La administración cordobesa de
Martín Llaryora quedó salpicada por un escándalo que acaba de ver la luz, y que tiene como protagonista a uno de sus legisladores,
Ernesto Ramón “Cañito” Flores. La polémica surgió luego de que se revelara que uno de los predios vinculados al segundo habría sido utilizado en hechos de explotación sexual investigados por la Fiscalía de Deán Funes, que ya detuvo a varios sospechosos y mantiene bajo investigación a otras personas.
La causa se inició a partir de denuncias por
grooming y abuso sexual de adolescentes en Villa de María de Río Seco y ya acumula al menos once detenidos. Entre ellos está
José Villarreal, quien se desempeñaba como asesor de Flores en la Legislatura y, al mismo tiempo, trabajaba en emprendimientos privados del legislador. Uno de los hechos investigados habría ocurrido en el campo perteneciente a Flores y denunciado seis años atrás, en 2020.
El miembro de la legislatura aseguró que tomó conocimiento de la situación de su asesor a fines de julio y que ordenó inmediatamente su desvinculación, aunque la baja contractual se formalizó semanas después. Tras el episodio, Flores -quien no está imputado en la causa- pidió licencia en su banca para evitar que su permanencia interfiera con la investigación.
Sin embargo, anteriormente ya había quedado implicado en otros escándalos que salpicaron a asesores y colaboradores de la Legislatura, algunos de ellos designados pese a sus antecedentes penales. A partir de esos episodios, los manejos de Flores comenzaron a sumar cuestionamientos por el modo en que construyó y sostuvo su estructura de poder en el norte de la provincia.
Más allá del caso puntual, gracias a él quedó expuesta una estructura que impacta de lleno en su imagen, puesto que lleva casi dos décadas ocupando cargos públicos en Río Seco, como legislador entre 2007 y 2011, luego como intendente de Villa de María durante doce años y de nuevo en la Legislatura con la llegada de Llaryora a la Gobernación.
En el departamento, "Cañito" Flores es descripto como un dirigente con fuerte arraigo territorial y una lógica de conducción similar a la de un “patrón de estancia”, con influencia sobre buena parte de la política local. Además de su actividad política, desarrolla negocios privados vinculados a la actividad agropecuaria, el asesoramiento y el alojamiento hotelero.
En este contexto, dudas sobre el patrimonio de Flores y sus negocios también quedaron bajo la lupa. Su última declaración jurada registra ahorros, inversiones, vehículos de alta gama y nueve inmuebles en Villa de María, además de terrenos y otros activos. A eso se suma el hotel que administra mediante una sociedad constituida en 2021, cuando todavía era intendente, que resultó escandaloso por reintegros que habría gestionado ante el Estado provincial por servicios de catering y fotografía para eventos realizados, entre ellos dos brindis en ese mismo establecimiento.

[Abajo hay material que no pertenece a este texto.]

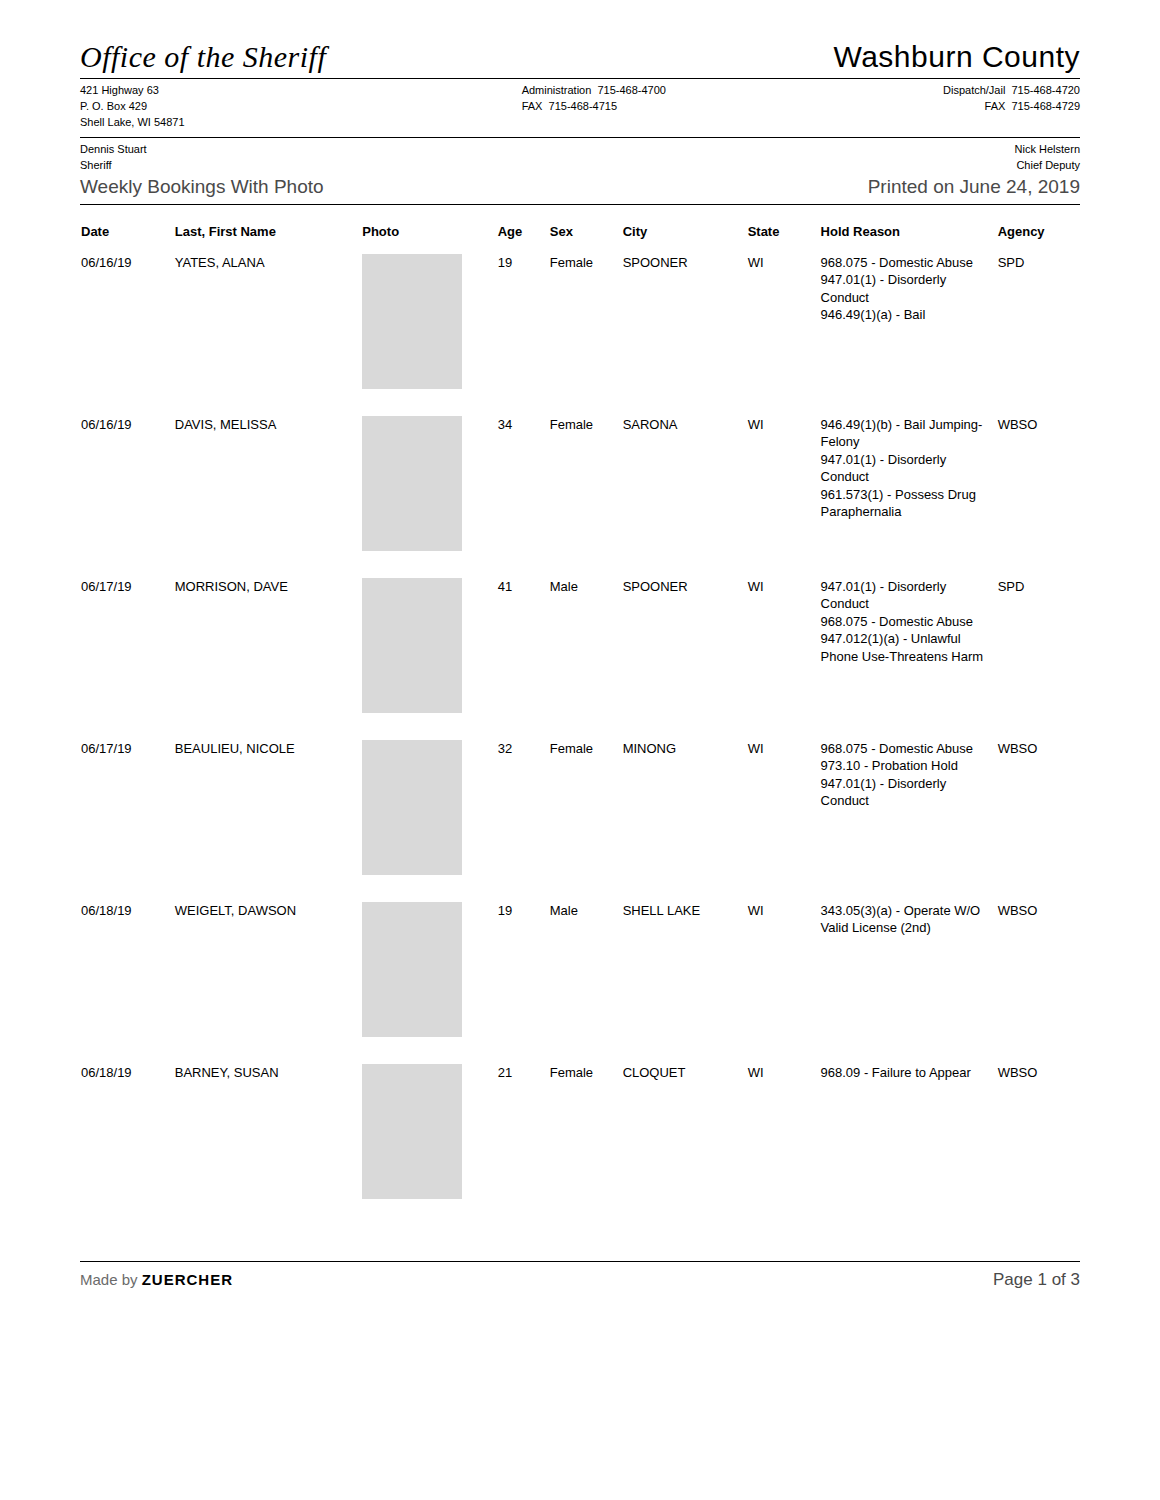Office of the Sheriff
Washburn County
421 Highway 63
P. O. Box 429
Shell Lake, WI 54871
Administration 715-468-4700
FAX 715-468-4715
Dispatch/Jail 715-468-4720
FAX 715-468-4729
Dennis Stuart
Sheriff
Nick Helstern
Chief Deputy
Weekly Bookings With Photo
Printed on June 24, 2019
| Date | Last, First Name | Photo | Age | Sex | City | State | Hold Reason | Agency |
| --- | --- | --- | --- | --- | --- | --- | --- | --- |
| 06/16/19 | YATES, ALANA | | 19 | Female | SPOONER | WI | 968.075 - Domestic Abuse 947.01(1) - Disorderly Conduct 946.49(1)(a) - Bail | SPD |
| 06/16/19 | DAVIS, MELISSA | | 34 | Female | SARONA | WI | 946.49(1)(b) - Bail Jumping-Felony 947.01(1) - Disorderly Conduct 961.573(1) - Possess Drug Paraphernalia | WBSO |
| 06/17/19 | MORRISON, DAVE | | 41 | Male | SPOONER | WI | 947.01(1) - Disorderly Conduct 968.075 - Domestic Abuse 947.012(1)(a) - Unlawful Phone Use-Threatens Harm | SPD |
| 06/17/19 | BEAULIEU, NICOLE | | 32 | Female | MINONG | WI | 968.075 - Domestic Abuse 973.10 - Probation Hold 947.01(1) - Disorderly Conduct | WBSO |
| 06/18/19 | WEIGELT, DAWSON | | 19 | Male | SHELL LAKE | WI | 343.05(3)(a) - Operate W/O Valid License (2nd) | WBSO |
| 06/18/19 | BARNEY, SUSAN | | 21 | Female | CLOQUET | WI | 968.09 - Failure to Appear | WBSO |
Made by ZUERCHER
Page 1 of 3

El retraso de la investigación
Sobre la investigación actual en torno a grooming y abuso sexual a adolescentes, su retraso se debe a que la fiscal que entonces intervenía,
Fabiana Pochettino, no habría profundizado aquella primera denuncia. Cabe mencionar que la misma sumó otras controversias por omisiones en la investigación por la muerte de Joaquín Paredes; e irregularidades en una causa que involucró a José Díaz, exintendente de El Brete, por abuso sexual y coacción.
En la actualidad, la fiscal
Analía Cepede quedó al frente de la investigación y avanzó sobre los hechos que involucran a Villarreal.